Posted by on Apr 13, 2015

Alexander, Etruscans and a Field Trip to Beit Shean

Each month our class of the international program of biblical archaeology and history heads off around the country to see the sites we have been studying in our classes. In the last few weeks of the first semester we immersed ourselves in the ‘later periods’ with our lecturer Meir, who taught us about the Persian Period, the period following the conquest of Babylon by King Cyrus of Persia in 540 BCE, through to the end of the Late Roman Period circa third century CE. For our last trip of the semester there was no better place to go than beautiful Beit Shean in Israel’s north, a site that we began studying back in our first week at Tel Aviv University; in our Late Bronze Age Archaeology and History and Egypt in Canaan courses, and now in our ‘later periods’ classes.

On our way to Beit Shean we stopped by Gan HaShlosha National Park, which besides boasting stunning scenery and tempting warm water pools for our cool winter’s day, features Israel’s Museum of Regional and Mediterranean Archaeology. Here we were given a private see-all tour by the museum’s own curator and a reminder of the greater context in which Ancient Israel sits, on the Mediterranean Sea and connected with nearby Egypt and Greece. One of the highlights of the museum was an exhibition dedicated to the Etruscans, the sea-going peoples from the western Italian coast.

Our private tour at the Israel Museum of Regional and Mediterranean Archaeology

 

From the fall of Persia to the Hellenization of Ancient Israel

Beit Shean is an ideal place to visit for those interested in exploring the changes that took places in the Levant in the centuries leading up to the birth of Christ.

Having overthrown the Persian King, Darius III, in a series of decisive battles, Alexander the Great soon took charge of the territories of the Persian Empire for his own kingdom.
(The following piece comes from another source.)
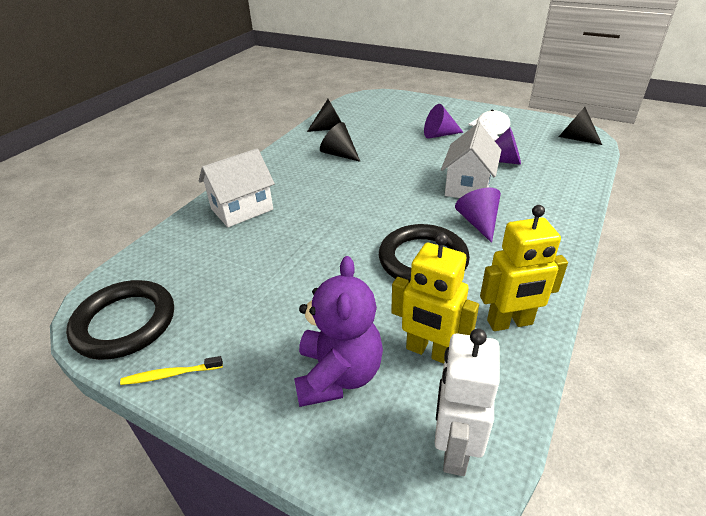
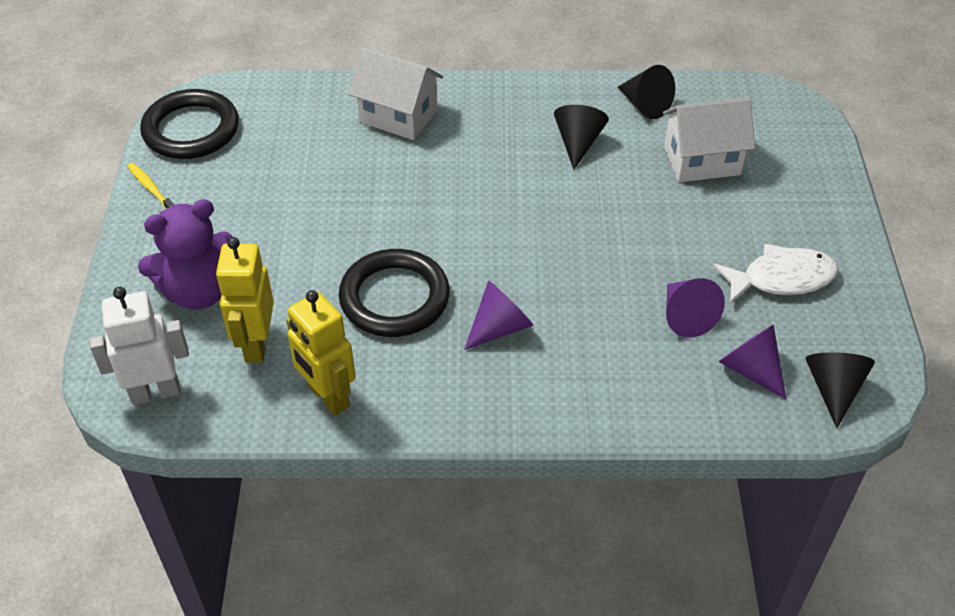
camera: 60 degrees right, 10 degrees up
(439, 135) = (715, 224): purple cone -> purple cone (750, 369)
(468, 186) = (583, 295): white house -> white house (702, 161)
In 332 BCE, Alexander passed through Ancient Israel on his way to Egypt and triggered a process of ‘Hellenization’ throughout the region. Following Alexander’s death (and a few years of civil war), Alexander’s mighty empire was divided between his generals, two of which are relevant to our study of Ancient Israel. Ptolemy established rule over Egypt and Seleucus established rule over Syria and Mesopotamia. This left the region of modern-day Israel outside the clear territories of each empire and as a result each fought for control of the region, with the Ptolemies dominant here during the 3rd century BCE and the Seleucids during the 2nd century BCE. Each left their mark on this land, attempting to win over local peoples with new and modern Greek cities, culture and entertainments – the Hellenization process.

Beit Shean in all her glory!

Spanning northern Israel, Jordan and southern Syria were the cities of the Decapolis (the “ten cities”) which, despite maintaining political independence, were referred to as a single geographical unit based upon their common language and culture. Beit Shean (or Scythopolis) is easily one of the most beautiful of the cities and is the only Decapolis city west of the Jordan River.
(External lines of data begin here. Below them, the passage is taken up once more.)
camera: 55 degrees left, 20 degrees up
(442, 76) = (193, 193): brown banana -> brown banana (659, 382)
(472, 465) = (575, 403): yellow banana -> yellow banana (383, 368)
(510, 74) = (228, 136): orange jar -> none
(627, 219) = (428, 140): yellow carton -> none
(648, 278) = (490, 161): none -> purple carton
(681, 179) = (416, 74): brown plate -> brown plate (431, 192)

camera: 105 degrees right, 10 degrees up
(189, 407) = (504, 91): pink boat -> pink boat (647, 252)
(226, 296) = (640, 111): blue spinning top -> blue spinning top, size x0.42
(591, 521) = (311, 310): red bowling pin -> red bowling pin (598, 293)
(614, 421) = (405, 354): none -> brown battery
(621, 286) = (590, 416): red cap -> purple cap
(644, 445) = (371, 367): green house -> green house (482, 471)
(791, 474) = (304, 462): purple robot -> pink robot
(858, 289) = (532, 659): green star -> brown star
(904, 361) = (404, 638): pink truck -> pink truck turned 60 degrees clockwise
Strolling around Beit Shean’s Amphitheatre

 

Pompey’s Plan!

After 63 BCE the northern territories of modern Israel became part of the Roman Empire under General Pompey (after whom the city of Pompey came to be named) and Beit Shean expanded from the amazing upper tel to become the mighty city whose ruins we can still stroll through today. Walking along the main cardo (the main north-south road) inspired us all with thoughts of what this great city must have been!
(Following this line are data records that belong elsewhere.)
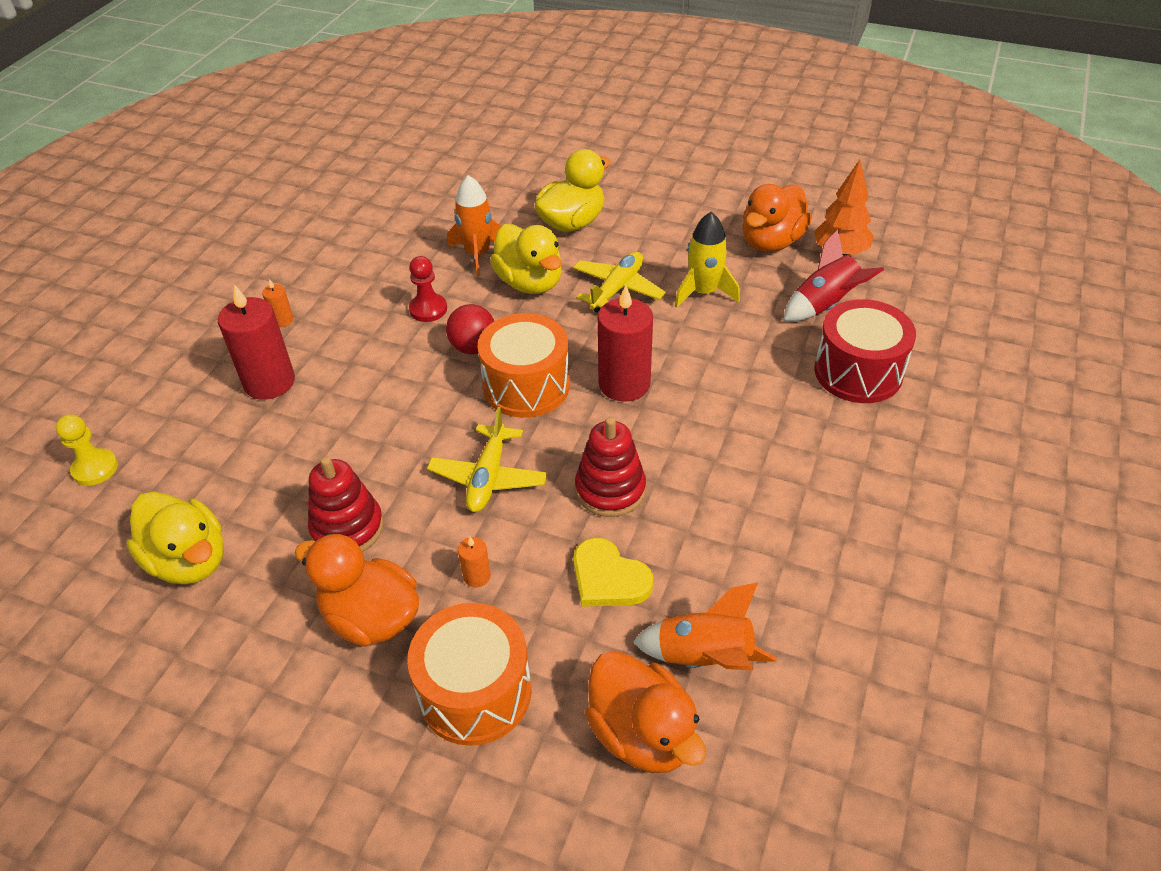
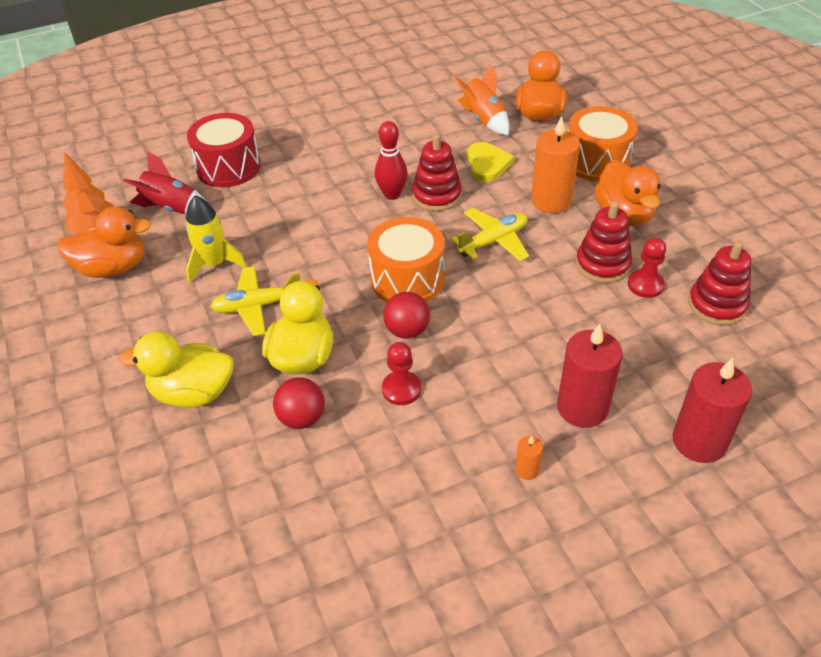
camera: 135 degrees left, 0 degrees up
(95, 468) = (766, 420): yellow pawn -> none
(189, 560) = (717, 305): yellow duck -> red stacking toy
(283, 534) = (645, 285): none -> red pawn
(477, 576) = (551, 201): orange candle -> orange candle, size x2.22
(478, 254) = (302, 418): orange rocket -> red ball
(624, 384) = (351, 241): red candle -> red candle (699, 441)
(657, 458) = (392, 194): none -> red bowling pin

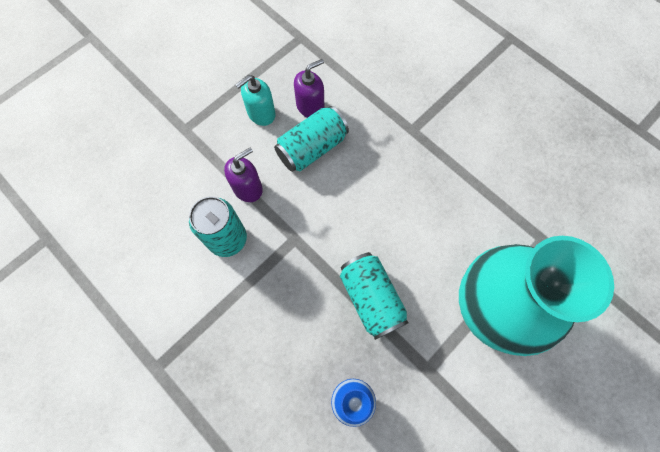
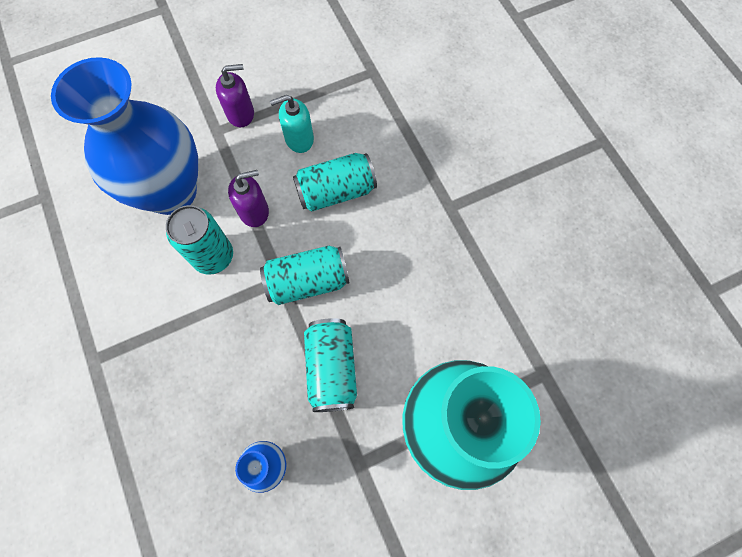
camera: 20 degrees right, 0 degrees up
(165, 195) = (171, 192): none -> blue vase
(310, 106) = (352, 147): purple soap dispenser -> purple soap dispenser (241, 113)
(319, 232) = (307, 281): none -> turquoise can

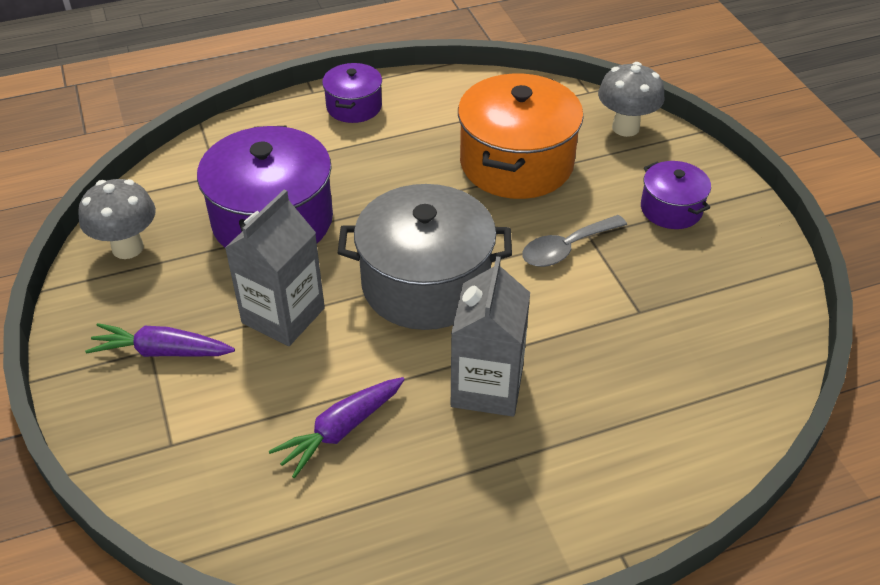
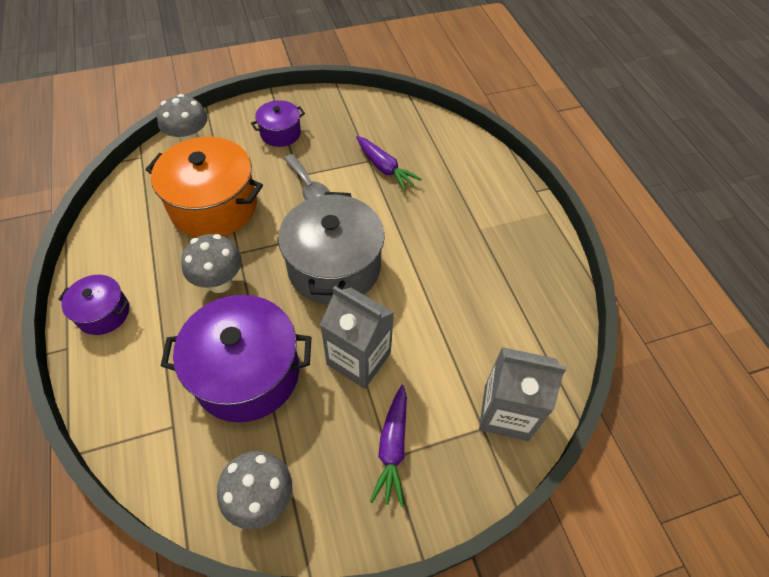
camera: 90 degrees left, 10 degrees up
(340, 431) = (465, 319): purple carrot -> purple carrot (385, 168)
(396, 184) = (220, 283): none -> grey mushroom
(487, 387) = (427, 238): grey carton -> grey carton (506, 412)

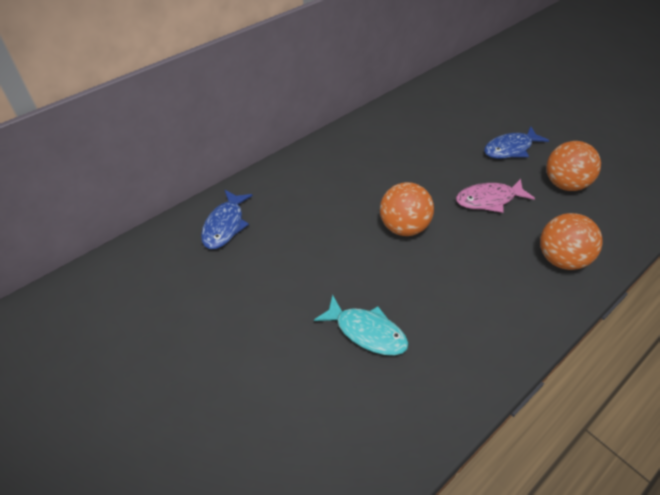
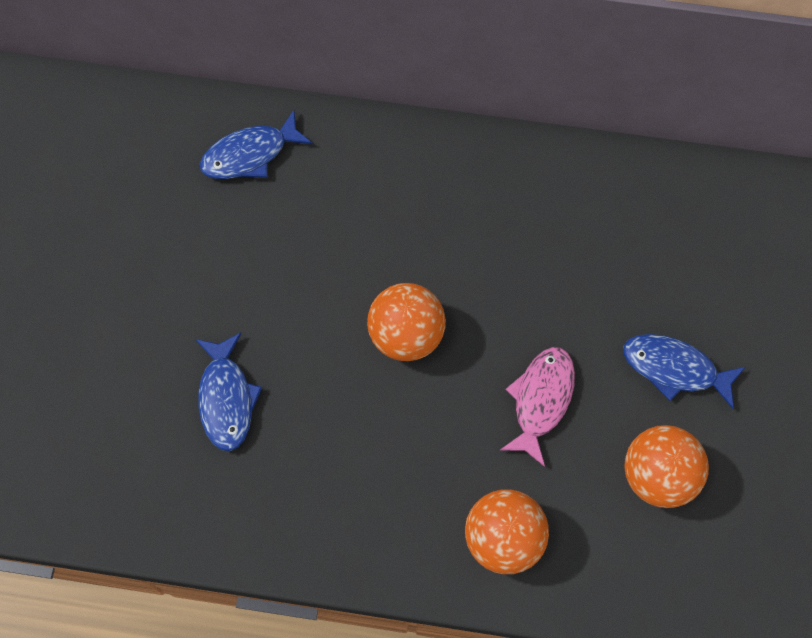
camera: 50 degrees right, 20 degrees up
(367, 332) = (226, 399): turquoise fish -> blue fish
(488, 200) = (541, 400): pink fish -> pink fish turned 75 degrees clockwise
The Tel Aviv class of Archaeology and History of the Land of the Bible – we’re a close group – we study together, work together, tour together and ---- together!

As our day in Israel’s own Greco-Roman paradise came to an end and the bus made back for Tel Aviv, I confess my own adventures were just beginning. While most returned to for classes, paper writing and holiday plans, I was left (voluntarily!) at the Beit Shean border, heading for five weeks of excavation and tour guiding for the Tall el-Hammam Excavation Project in Jordan, now with a little extra perspective I could bring to the remainder of the cities of the Decapolis in modern-day Jordan.